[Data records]
----------

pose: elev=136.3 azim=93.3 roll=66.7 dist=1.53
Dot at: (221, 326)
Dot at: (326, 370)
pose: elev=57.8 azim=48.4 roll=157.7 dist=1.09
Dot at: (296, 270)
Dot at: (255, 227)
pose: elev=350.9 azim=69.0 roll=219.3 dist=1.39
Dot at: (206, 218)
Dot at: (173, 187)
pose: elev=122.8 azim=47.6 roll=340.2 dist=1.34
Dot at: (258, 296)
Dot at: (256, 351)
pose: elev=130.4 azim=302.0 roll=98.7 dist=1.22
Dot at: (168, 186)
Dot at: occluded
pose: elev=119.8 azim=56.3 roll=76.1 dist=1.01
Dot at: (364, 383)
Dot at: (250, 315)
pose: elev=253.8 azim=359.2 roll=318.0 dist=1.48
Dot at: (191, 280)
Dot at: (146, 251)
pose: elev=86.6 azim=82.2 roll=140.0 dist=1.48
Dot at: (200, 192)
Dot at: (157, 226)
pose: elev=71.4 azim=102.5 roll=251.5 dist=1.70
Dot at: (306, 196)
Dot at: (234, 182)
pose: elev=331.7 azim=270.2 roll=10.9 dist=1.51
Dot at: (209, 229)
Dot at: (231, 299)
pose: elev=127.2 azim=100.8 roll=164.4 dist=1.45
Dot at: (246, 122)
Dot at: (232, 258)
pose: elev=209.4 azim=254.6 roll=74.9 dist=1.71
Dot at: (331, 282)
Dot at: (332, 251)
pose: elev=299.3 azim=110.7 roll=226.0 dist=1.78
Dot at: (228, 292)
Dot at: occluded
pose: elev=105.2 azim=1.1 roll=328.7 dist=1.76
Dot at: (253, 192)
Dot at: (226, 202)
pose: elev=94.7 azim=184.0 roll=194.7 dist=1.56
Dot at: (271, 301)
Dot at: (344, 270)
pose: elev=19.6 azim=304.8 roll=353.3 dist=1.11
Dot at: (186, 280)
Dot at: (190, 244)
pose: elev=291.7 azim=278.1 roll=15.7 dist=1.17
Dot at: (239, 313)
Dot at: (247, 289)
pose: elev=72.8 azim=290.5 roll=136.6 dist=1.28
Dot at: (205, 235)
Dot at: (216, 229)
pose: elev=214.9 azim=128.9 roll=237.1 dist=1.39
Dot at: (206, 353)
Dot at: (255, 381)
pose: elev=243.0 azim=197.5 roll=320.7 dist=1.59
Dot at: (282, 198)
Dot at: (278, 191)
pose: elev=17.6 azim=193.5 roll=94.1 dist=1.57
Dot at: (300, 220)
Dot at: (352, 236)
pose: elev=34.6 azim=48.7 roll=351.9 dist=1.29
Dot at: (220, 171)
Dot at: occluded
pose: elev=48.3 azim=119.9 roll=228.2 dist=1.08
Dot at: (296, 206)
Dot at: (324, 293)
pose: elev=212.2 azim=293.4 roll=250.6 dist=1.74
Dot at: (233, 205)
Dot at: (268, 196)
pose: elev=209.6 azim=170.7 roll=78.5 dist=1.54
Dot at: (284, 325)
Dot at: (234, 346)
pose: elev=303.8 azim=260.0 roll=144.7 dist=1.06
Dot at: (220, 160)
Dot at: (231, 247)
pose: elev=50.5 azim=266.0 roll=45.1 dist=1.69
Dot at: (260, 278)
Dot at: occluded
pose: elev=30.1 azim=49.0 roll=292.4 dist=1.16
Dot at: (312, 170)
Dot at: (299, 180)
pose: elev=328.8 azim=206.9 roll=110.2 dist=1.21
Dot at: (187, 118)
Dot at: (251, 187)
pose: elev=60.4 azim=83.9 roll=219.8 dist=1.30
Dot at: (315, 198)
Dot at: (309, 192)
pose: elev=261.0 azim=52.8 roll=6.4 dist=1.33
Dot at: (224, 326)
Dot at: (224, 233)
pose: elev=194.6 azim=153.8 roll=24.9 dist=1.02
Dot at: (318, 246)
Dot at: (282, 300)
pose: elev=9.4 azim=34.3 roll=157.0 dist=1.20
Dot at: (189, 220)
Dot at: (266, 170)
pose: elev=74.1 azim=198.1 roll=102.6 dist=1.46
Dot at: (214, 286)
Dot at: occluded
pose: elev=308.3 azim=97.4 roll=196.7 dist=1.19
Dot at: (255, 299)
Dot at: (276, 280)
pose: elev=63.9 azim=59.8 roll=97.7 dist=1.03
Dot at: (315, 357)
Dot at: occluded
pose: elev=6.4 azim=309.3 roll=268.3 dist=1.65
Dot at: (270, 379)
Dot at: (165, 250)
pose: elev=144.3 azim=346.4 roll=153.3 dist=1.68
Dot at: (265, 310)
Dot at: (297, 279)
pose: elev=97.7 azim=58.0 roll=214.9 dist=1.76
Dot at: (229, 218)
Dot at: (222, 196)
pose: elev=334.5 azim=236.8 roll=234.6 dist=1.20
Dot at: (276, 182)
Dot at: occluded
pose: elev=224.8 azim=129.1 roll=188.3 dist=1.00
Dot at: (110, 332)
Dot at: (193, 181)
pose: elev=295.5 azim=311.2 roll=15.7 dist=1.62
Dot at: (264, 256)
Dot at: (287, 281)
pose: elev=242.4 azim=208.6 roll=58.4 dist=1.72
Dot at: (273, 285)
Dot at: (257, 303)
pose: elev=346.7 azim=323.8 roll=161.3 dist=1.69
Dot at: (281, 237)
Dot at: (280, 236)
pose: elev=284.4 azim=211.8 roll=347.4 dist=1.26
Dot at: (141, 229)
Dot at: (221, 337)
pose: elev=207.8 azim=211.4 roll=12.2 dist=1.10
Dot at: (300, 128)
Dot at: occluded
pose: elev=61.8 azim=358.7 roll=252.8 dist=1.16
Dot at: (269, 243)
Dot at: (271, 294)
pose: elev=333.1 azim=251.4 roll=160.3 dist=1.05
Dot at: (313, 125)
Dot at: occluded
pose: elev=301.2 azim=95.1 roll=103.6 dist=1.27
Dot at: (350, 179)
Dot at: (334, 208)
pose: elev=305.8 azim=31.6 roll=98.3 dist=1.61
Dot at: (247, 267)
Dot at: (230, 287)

----------

### Given problem
Reproduce verbatim the part of the rows above that opens with the line containing "pose: elev=243.0 azim=197.5" and closes with the line containing "Dot at: (324, 293)", including both of those lines.

### Written solution
pose: elev=243.0 azim=197.5 roll=320.7 dist=1.59
Dot at: (282, 198)
Dot at: (278, 191)
pose: elev=17.6 azim=193.5 roll=94.1 dist=1.57
Dot at: (300, 220)
Dot at: (352, 236)
pose: elev=34.6 azim=48.7 roll=351.9 dist=1.29
Dot at: (220, 171)
Dot at: occluded
pose: elev=48.3 azim=119.9 roll=228.2 dist=1.08
Dot at: (296, 206)
Dot at: (324, 293)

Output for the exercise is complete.